Some of what follows may strike readers as self-pitying, heartless, and/or depressing. As always and as forewarned, feel free to be appalled. Or just skip ahead to the cutesy nature description paragraph.
Looking through the ten remaining boxes of my life stored in a damp cellar, acquiring the sick smell of disuse and decay, I found my copy of Bart Sutter's Cold Comfort about life in Duluth, and unsure whether it would bring pain or joy, tears or smiles, lost resignation or renewed desire, knew only that I had to read it again now.
I'm trapped on an almost completely unassisted death watch for which I did not volunteer and feel unequal to, frequently woken and always tense for the calling of my name for my next chore. The man now has 22 more years than pounds but continues to have me move him back and forth between bed and chair. Fortunately, he spends most of his time in either location asleep because when awake, he says things like, "Put that window shade up another quarter inch" or wakes me in the middle of the night to ask how many cans of Coke are in the refrigerator, or has me perform the many compulsive behaviors he no longer has the energy to do himself.
This is what modern medicine, industrial civilization, the overvaluation of human life, and the attempt to escape death and nature has brought us. Pointless existence. Overpopulation. Depleted and destroyed "resources". Let us lay where we drop to feed the crows and vultures. Wrap us up in a canoe and float us on our way. Leave us in a pretty place with a blanket and a few meaningful objects. Tear down the buildings and let the weather and the predators take the weakest and the slowest. Choose quality over quantity.

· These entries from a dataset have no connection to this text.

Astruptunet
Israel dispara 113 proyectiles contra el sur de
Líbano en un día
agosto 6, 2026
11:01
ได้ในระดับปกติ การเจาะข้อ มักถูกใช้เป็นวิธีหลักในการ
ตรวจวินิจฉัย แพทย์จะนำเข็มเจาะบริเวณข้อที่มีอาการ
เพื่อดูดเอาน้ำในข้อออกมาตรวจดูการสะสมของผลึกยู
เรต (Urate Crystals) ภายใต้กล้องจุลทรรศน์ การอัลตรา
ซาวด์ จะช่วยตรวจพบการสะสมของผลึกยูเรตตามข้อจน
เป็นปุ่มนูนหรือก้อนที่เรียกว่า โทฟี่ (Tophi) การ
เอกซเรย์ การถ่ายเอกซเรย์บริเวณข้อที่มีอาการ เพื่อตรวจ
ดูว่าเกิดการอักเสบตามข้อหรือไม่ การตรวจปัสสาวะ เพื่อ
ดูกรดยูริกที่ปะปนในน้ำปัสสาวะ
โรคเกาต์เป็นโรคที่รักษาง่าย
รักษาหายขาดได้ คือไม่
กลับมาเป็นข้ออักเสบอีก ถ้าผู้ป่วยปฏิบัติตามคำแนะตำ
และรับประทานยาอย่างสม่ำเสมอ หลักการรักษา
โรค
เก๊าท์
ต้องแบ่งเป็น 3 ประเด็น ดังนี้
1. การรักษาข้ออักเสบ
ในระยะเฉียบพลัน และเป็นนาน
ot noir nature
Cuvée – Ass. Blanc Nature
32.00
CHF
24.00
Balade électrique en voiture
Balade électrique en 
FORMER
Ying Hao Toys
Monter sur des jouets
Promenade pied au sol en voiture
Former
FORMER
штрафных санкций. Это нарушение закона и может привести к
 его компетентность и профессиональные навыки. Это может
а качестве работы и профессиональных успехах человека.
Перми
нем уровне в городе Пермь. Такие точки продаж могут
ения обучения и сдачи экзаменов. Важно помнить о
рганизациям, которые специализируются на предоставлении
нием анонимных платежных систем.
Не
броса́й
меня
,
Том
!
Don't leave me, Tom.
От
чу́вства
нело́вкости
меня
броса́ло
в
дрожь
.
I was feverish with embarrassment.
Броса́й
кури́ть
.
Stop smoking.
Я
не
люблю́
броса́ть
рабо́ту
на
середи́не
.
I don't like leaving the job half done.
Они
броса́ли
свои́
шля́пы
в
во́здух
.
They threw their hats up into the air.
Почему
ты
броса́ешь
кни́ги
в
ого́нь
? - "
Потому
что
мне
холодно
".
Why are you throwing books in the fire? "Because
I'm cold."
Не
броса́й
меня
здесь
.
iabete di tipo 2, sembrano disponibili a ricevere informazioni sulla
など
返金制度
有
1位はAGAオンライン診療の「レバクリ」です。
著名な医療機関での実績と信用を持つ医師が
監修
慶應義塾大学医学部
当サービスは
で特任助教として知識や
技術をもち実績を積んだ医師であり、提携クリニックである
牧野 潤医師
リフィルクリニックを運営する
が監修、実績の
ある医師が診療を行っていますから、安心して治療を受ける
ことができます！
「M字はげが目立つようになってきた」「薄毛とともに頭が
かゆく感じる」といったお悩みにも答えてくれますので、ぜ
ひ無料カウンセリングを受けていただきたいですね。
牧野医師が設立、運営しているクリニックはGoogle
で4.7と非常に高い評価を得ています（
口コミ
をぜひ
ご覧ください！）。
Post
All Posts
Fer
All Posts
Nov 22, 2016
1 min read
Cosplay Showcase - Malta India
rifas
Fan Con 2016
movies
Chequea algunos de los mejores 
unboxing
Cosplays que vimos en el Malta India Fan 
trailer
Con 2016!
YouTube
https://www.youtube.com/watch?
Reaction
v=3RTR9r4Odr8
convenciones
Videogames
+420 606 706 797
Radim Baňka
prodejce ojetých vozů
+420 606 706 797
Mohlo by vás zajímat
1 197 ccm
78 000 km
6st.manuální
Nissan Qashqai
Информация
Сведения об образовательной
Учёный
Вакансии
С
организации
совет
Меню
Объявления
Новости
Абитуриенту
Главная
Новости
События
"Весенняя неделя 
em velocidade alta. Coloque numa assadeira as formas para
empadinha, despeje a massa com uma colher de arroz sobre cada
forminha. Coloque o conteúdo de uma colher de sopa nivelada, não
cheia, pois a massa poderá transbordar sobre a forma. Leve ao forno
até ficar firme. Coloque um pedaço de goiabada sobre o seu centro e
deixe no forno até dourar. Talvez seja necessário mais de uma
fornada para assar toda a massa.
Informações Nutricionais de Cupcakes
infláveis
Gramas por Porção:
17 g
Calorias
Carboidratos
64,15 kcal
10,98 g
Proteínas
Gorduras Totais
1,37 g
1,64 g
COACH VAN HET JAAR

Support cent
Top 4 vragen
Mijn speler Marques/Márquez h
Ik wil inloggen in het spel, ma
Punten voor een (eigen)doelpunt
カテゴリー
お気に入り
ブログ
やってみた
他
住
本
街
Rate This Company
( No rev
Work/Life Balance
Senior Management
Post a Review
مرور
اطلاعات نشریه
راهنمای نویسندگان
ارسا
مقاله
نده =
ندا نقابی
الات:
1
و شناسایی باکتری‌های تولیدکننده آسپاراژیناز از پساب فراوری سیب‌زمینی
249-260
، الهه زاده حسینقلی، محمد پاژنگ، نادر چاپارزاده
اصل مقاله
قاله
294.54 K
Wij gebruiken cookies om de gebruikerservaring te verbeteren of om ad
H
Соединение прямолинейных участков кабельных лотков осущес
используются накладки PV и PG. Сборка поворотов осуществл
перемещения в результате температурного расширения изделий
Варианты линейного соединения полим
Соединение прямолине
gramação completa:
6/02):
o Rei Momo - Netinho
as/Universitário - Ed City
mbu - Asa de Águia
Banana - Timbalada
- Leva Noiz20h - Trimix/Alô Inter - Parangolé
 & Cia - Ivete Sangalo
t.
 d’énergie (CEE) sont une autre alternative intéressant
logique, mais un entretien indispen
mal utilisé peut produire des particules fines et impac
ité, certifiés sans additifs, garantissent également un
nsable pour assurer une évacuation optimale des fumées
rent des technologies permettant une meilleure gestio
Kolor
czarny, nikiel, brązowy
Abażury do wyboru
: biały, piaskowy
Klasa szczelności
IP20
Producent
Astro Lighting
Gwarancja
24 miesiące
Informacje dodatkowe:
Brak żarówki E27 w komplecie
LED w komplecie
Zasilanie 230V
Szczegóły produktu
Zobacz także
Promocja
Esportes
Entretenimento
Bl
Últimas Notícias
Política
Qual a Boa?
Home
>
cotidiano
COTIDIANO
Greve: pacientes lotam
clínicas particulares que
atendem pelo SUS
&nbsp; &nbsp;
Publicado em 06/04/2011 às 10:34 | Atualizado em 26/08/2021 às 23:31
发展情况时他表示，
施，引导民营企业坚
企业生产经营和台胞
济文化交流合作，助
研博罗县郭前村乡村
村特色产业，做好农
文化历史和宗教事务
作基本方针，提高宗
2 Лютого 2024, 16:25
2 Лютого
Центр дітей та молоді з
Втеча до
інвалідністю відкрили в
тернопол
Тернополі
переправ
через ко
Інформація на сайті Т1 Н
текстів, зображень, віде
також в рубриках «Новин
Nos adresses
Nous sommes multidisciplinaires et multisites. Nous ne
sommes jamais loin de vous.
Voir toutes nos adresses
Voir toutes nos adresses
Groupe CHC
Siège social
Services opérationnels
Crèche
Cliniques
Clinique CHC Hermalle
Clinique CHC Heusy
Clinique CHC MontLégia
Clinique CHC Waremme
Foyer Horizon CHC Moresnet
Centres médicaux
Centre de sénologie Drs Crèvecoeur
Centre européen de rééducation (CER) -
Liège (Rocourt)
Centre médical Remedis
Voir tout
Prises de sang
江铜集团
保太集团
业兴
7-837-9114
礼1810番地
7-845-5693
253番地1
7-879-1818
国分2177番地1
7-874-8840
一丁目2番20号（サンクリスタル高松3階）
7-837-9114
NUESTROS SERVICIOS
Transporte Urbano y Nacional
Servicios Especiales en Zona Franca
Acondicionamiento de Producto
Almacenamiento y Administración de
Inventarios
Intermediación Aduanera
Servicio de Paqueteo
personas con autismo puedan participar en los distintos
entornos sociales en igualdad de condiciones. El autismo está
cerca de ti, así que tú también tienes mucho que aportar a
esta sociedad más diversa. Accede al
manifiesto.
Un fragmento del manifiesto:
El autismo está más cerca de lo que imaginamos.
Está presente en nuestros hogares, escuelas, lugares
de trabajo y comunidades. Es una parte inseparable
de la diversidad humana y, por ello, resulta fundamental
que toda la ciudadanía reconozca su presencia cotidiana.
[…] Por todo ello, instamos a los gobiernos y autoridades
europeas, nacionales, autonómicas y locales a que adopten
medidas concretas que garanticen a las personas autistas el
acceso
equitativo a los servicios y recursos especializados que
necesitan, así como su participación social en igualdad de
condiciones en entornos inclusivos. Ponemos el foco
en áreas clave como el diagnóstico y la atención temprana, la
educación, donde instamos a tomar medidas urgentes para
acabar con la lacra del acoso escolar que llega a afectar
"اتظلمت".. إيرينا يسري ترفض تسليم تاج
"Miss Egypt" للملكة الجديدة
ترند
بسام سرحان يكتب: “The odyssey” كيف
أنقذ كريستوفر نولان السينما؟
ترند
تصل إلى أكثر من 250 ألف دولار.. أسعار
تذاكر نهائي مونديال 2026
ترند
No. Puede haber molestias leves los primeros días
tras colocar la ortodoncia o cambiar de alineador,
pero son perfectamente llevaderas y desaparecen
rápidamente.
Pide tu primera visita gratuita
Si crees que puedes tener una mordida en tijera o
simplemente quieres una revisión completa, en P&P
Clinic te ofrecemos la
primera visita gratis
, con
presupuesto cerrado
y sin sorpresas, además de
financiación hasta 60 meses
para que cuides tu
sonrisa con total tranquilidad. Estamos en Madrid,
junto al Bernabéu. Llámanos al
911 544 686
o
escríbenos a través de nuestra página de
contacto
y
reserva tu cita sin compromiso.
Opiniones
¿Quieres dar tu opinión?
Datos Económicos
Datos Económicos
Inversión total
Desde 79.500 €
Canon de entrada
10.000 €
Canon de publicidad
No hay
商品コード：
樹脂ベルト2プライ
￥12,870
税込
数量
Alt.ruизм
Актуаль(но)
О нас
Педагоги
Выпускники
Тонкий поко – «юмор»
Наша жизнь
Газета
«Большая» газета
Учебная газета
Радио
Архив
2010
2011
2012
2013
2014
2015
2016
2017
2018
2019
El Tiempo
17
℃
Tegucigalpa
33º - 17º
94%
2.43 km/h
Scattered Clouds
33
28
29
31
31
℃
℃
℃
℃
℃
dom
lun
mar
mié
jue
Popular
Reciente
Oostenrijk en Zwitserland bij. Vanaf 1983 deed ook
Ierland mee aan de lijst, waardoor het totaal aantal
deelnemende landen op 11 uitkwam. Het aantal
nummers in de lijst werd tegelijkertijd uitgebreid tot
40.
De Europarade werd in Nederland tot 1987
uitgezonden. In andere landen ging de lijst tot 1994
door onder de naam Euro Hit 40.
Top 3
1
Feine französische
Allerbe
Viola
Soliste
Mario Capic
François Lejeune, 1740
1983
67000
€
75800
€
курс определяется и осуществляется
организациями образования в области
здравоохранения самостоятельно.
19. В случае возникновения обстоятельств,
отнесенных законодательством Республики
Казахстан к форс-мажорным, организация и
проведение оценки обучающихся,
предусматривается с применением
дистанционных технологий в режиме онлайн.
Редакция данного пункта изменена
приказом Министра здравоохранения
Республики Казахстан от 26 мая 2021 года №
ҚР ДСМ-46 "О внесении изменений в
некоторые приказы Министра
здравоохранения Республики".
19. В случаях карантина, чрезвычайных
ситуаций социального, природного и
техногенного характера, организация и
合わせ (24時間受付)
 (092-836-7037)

I escape the physical shell of my prison for a few hours a day, getting outside in any weather, but seldom fully appreciating the woods or river I walk through or beside, feet bleeding in my boots as I doggedly try to stomp off my frustration and be anywhere else. What I have noticed: many squirrel tracks creating a trail back and forth across the snowy frozen surface of a river branch, presumably between home and food source, but maybe a couple neighbors visiting and wondering when breeding season will finally get here. Below a dam, branches of shrubs overhanging the water, with thin glassy coatings of spray forming on them individually, then merging, creating hanging buckets of ice which swing heavily when a new wave hits. A flock of robins in a snowstorm. Also, cardinals in larger numbers than I'd gotten used to seeing in Minnesota. And the same feral cat on two occasions, before and after the snow, seeming none the worse yet for the new background which makes him so much more visible. And, just yesterday, I managed to slow my feet and take a deep breath and follow a trail new to me where I found four ducks on a stream of snow and ice and flowing water, beneath low trees and fallen branches, small and hidden and as beautiful as any winter scene to be seen.
From the book's introduction, "I decided place was more important than employment." Yes. "Those first few weeks in Duluth, I was euphoric." Check. Make it years. "Something strange was happening. I seemed to be happy here, even though I had gradually grown to believe that happiness was a shallow emotion reserved for people who lacked brains." True for me also, but not brains, perhaps perspective, or more than narrow self-interest. As I wrote to a friend recently regarding how humans have treated what I value most in the world, I can't forgive us, or pretend that the pursuit of my own happiness is more important. "As dark as those days were, I still wanted, every day, to see what the light looked like on Lake Superior." I still do, in these dark days, 1360 miles away. I settle for checking Canal Cam. I saw a photo recently of the Lake steaming, and felt a shiver of more than cold. "This place, which had drawn me back to it with magnetic force all my life, pulled me through." I feel the draw, I need the pull.
I applied for spring employment at a National Park which I think is extremely unlikely because the words "credit report" appeared in the small print and those things don't come with the 30 year history of excellent credit reports. I'm now exploring the possibility of a room and board (vegetarian!) in exchange for part-time work opportunity, which I think could be very good for me in several ways personally as well as making connections and gaining experience for possible future opportunities. But that ideally wouldn't begin until September and I wonder how to get from now to then with no income and dwindling cash. Duluth calls again--I hear it's nice there in the summer, doesn't snow too often, lots of wild spots to sleep, berries to eat. And falcon nestling season is just a few months away. I recently found this video shot in our falcon viewing park--you can catch the brief sight and sound of greentangle in naturalist mode at the 40 second mark. It was good to be back there for a few minutes.